2021 SCEC Annual Meeting, Poster #014, SCEC Contribution #11625 VIEW PDF
Effectively combining local high-resolution tomographic results with existing regional models presents an ongoing challenge. We have recently developed a framework based on the Tikhonov-regularized level-set method that provides a simple means to infer where local data provides meaningful constraints on seismic observables beyond those found in larger scale regional models --- for example the Community Velocity Models (CVMs) of southern California. This technique defines a volume within which updates are made to a reference CVM, with the boundary of the volume being part of the inversion rather than explicitly defined. By appropriately penalizing the complexity of the boundary, a minimal upd...ate which best explains the data is achieved.
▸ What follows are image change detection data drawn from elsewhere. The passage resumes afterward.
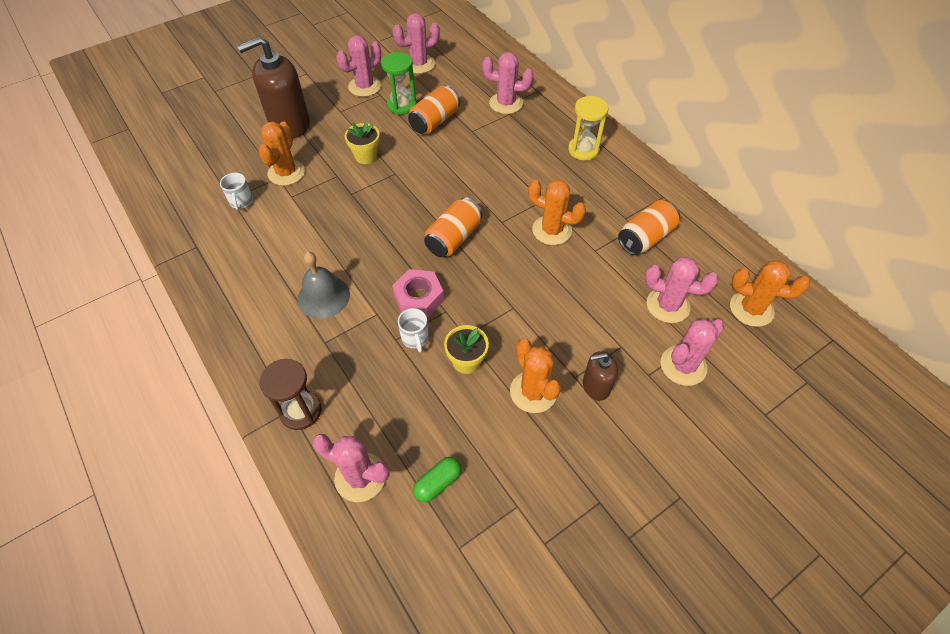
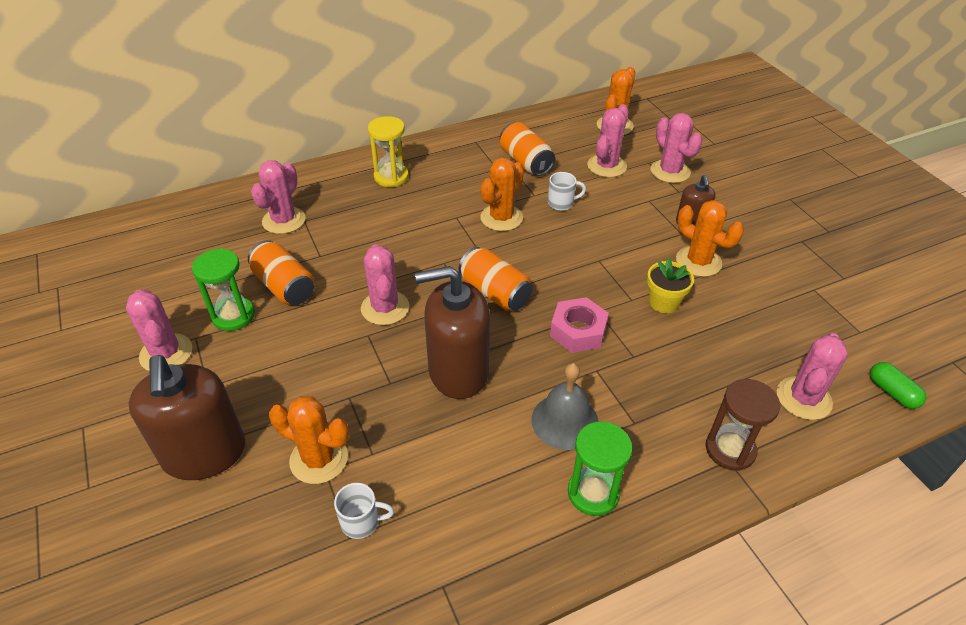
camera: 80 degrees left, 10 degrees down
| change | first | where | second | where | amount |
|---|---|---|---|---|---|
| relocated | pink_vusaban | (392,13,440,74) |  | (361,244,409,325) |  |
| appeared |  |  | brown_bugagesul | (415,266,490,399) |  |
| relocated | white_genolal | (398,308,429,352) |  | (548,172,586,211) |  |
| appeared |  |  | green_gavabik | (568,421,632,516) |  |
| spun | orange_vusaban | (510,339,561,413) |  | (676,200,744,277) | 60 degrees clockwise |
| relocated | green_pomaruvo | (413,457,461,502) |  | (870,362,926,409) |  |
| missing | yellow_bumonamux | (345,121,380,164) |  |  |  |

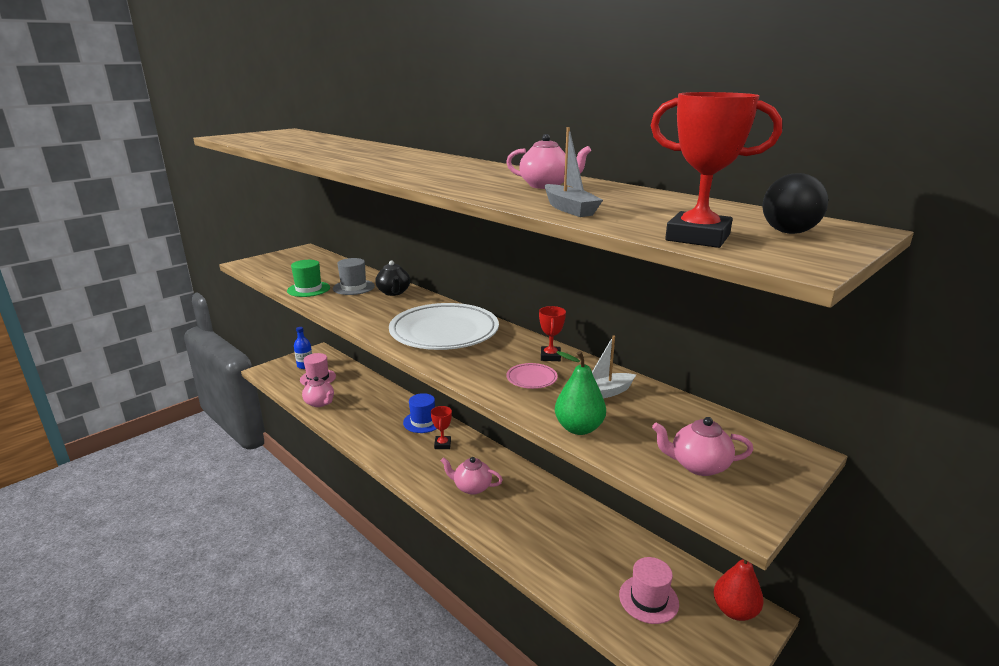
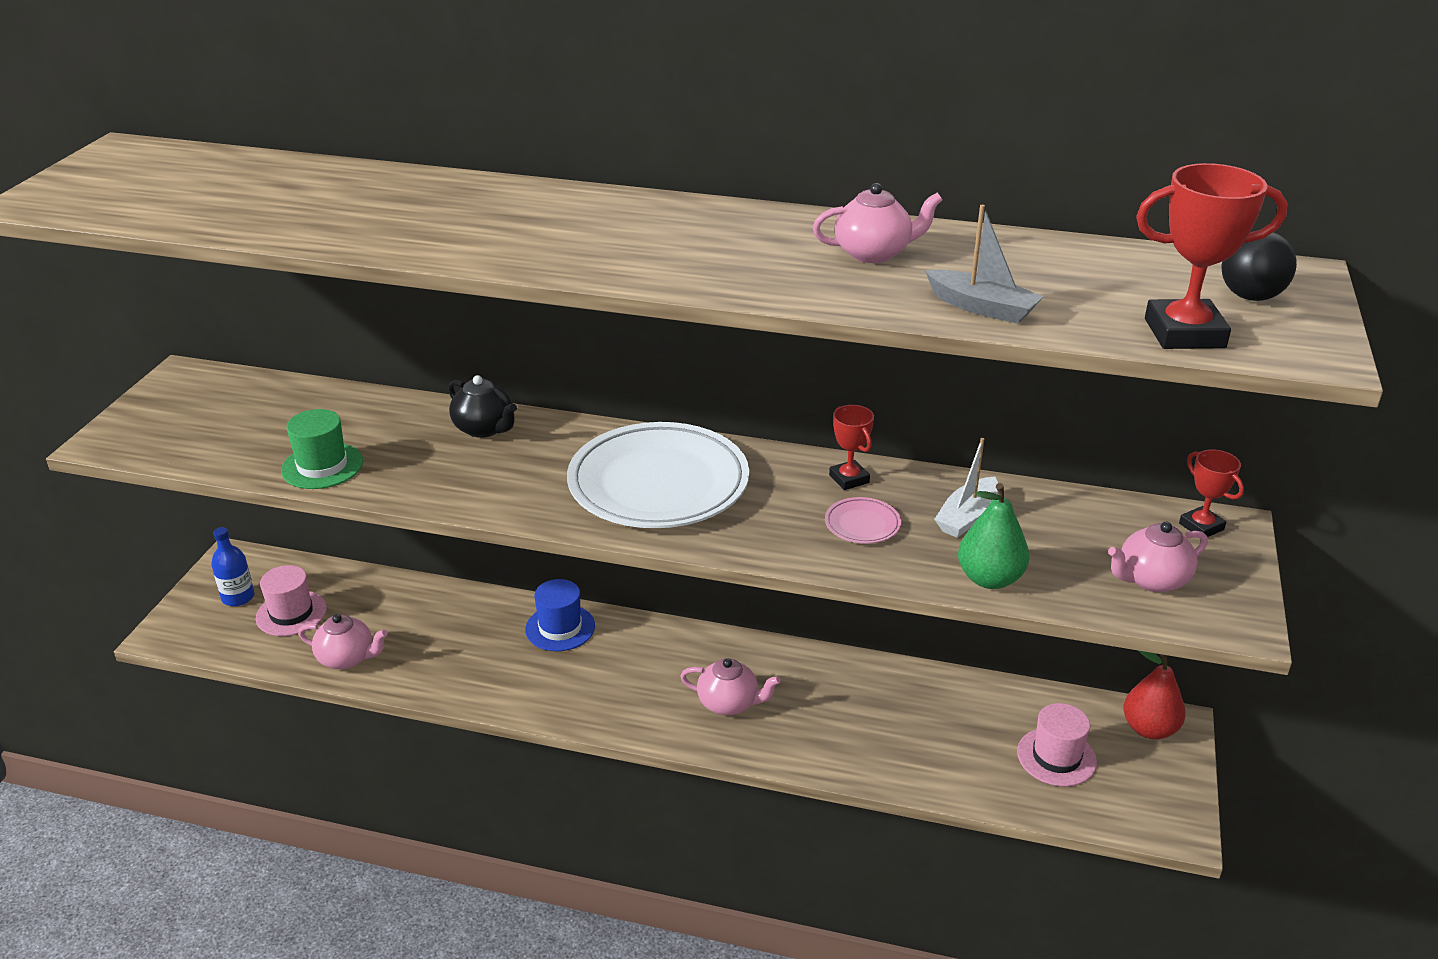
camera: 30 degrees left, 10 degrees up
| change | first | where | second | where | amount |
|---|---|---|---|---|---|
| spun | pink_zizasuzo | (441,457,503,495) |  | (680,658,781,715) | 150 degrees counterclockwise |
| relocated | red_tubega | (431,406,452,449) |  | (1179,449,1244,537) |  |
| missing | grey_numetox | (333,258,375,295) |  |  |  |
To test this framework, we utilize the high-resolution data from the Community Seismic Network, a large 400-station permanent urban deployment. We inverted Love wave dispersion, derived from eikonal tomography of two-station cross-correlation travel-time delays, and relative amplification data from the Mw 6.4 July 3 and Mw 7.1 July 5 2019 Ridgecrest earthquakes. We invert for an update to CVM-S4.26 using the Tikhonov Ensemble Sampling scheme, a highly efficient derivative-free approximate Bayesian method. We find that the Ridgecrest Earthquake data is best explained by a deepening of the Los Angeles Basin (compared to the CVM-S4.26 reference model) with its deepest part just south of downtown Los Angeles, along with a substantially steeper northeastern wall of the basin. This result offers new progress towards the parsimonious incorporation of detailed local basin models within regional reference models utilizing an objective inverse-problem framework, and highlights the importance of accurate basin geometry models when accounting for the potentially significant amplification of surface waves from regional earthquakes in the high-rise building response band.